Кто он, отдавший здесь жизнь Арсентий Богатырев? Этот вопрос я не решился задать ни старику, погруженному в глубокие думы, ни старшему наряда, когда он подъехал ко мне: душа моя была переполнена увиденным, и где-то около самого сердца щемила ноющая боль, точно я тоже потерял близкого человека. Горы монотонно гудели какими-то скорбными звуками, и мне казалось, что они выводят траурную мелодию.
Когда мы спустились к мельнице, Павел Дроздов сказал:
— Вот здесь живет тот старик, а туда поднимается каждый год в этот день. Там похоронен его командир.
Я хотел попросить Дроздова рассказать все, что он знает об этих людях, но тот, опередив меня, пояснил:
— Все узнаешь, скоро он будет на заставе. Каждое пополнение встречать приходит, напутствие дает.
Через два дня дед Босали приехал на заставу в той же форме солдата 30-х годов, только без сабли и рассказал о многом — и о командире коммунистического отряда Арсентии Богатыреве, и о себе, и о мужественной разведчице Илиме Усеновой.
Арсенжан, как называли в степи политического ссыльного Богатырева, хорошо владел казахским языком и долгие годы скрывался от полицейских на далеких зимовьях в сутулых юртах бедноты. Он рассказывал кочевникам о Пушкине и Лермонтове, о декабристах и революционерах нового века, а самое главное — об Ильиче. Говорил он об этом горячо и страстно, заражая всех своим волнением.
Арсентии был своим человеком в каждом ауле высокогорья, и любой бедняк посчитал бы великой честью выдать за него свою дочь, да и девушки, наслышанные о нем, были бы счастливы соединить свою судьбу с Арсенжаном, но он ни одной из них не делал предложения, а когда аксакалы намекали на женитьбу, отвечал:
— Как вырвем из рук баев власть, так и свадебный той устроим.
Сбылась мечта Арсентия: революция принесла свободу народам степи, в первый же год, как организовался колхоз, избравший его председателем, он женился на бойкой красавице Илиме Усеновой и вручил ее отцу акт о передаче артели на вечное пользование землей. «Это, — сказал Арсентий, — мой калым за невесту». Растроганный старик ответил: «Такого калыма, сын мой, ни один бай во всем Семиречье не видывал. Да будет жизнь ваша светла, как солнечный день».

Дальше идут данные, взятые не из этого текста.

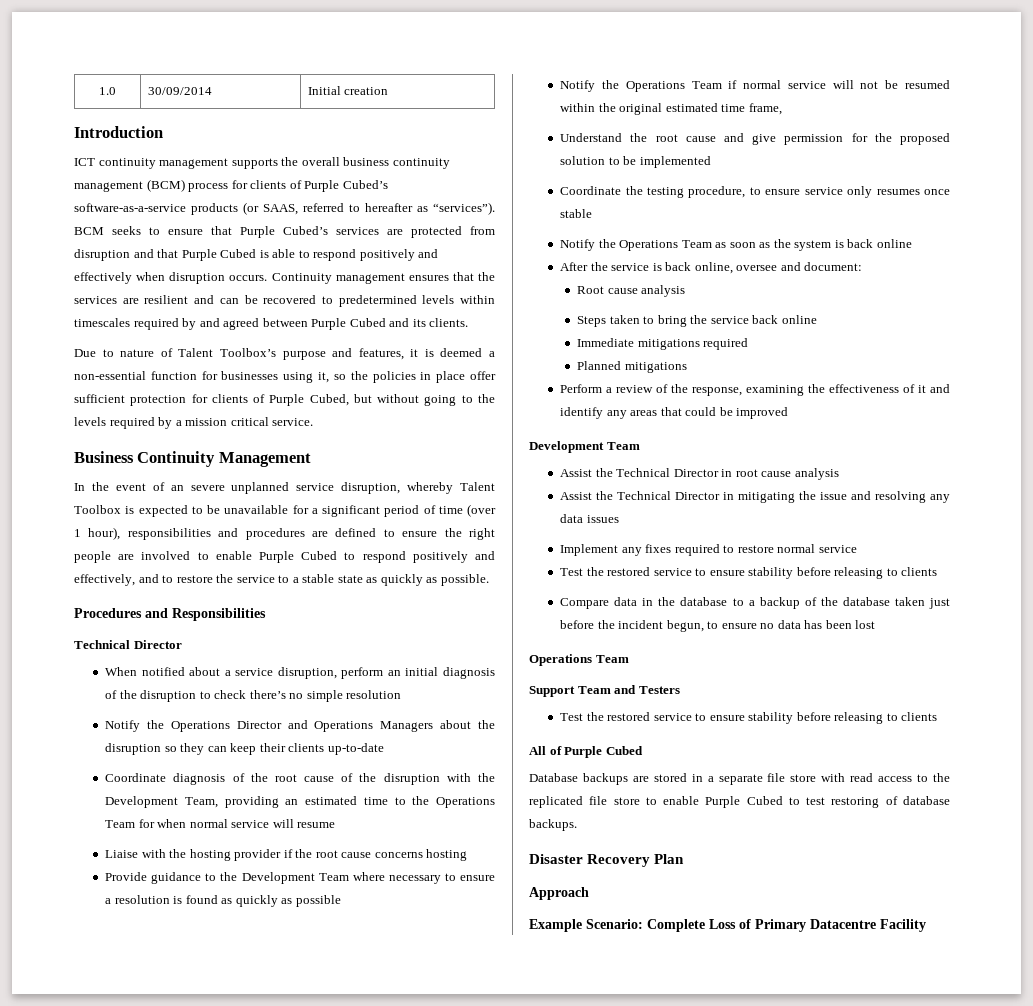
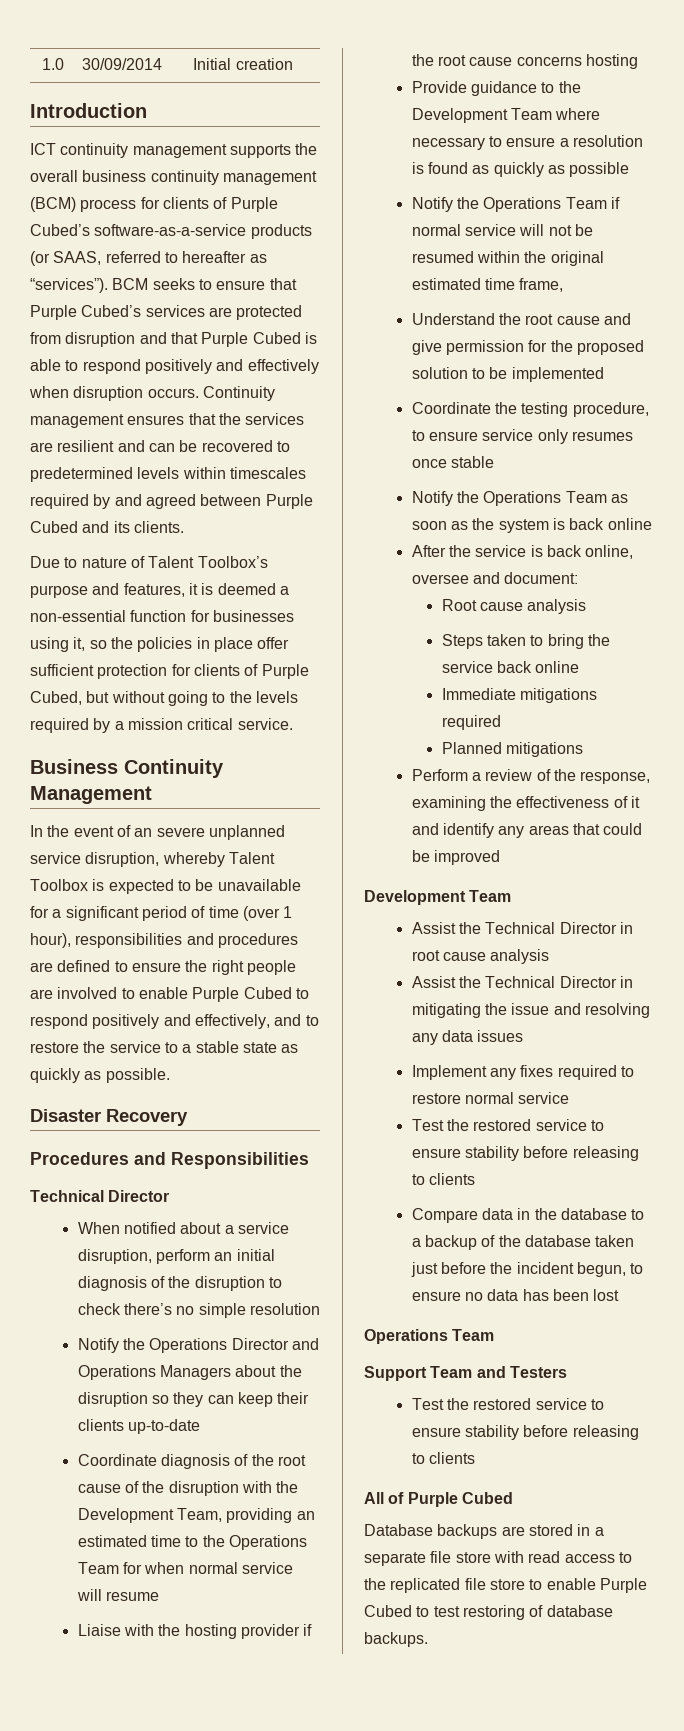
(489, 580) none -> [30,1109,188,1126] // Disaster Recovery
[529,854,685,867] [529,887,589,900] [529,919,926,932] // Disaster Recovery Plan // Approach // Example Scenario: Complete Loss of Primary Datacentre Facility -> (428, 1639) none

Были у Илимы и Арсентия солнечные дни, наполненные любовью и счастьем, но скоро над родной степью нависли тяжелые тучи: подняли голову баи и муллы, белогвардейцы и контра разных мастей. Запылали селения, полилась людская кровь.
На колхоз «Светлый путь», где председательствовал Арсентий, напала банда, но отряд коммунистов-добровольцев дал ей отпор, а потом, собрав мужиков всей округи, ушел вместе с красноармейцами громить бандитские шайки. Не отстала от Арсентия и Илима. Она была в отряде и заботливым хозяйственником, и медсестрой, и поваром, а по вечерам у партизанского костра пела песни.
За красивый звонкий голос комотрядовцы называли ее жаворонком и особенно ревниво оберегали в походах. «Нельзя потерять песни Илимы, потому что без песни погибнет весь отряд», — говорили они.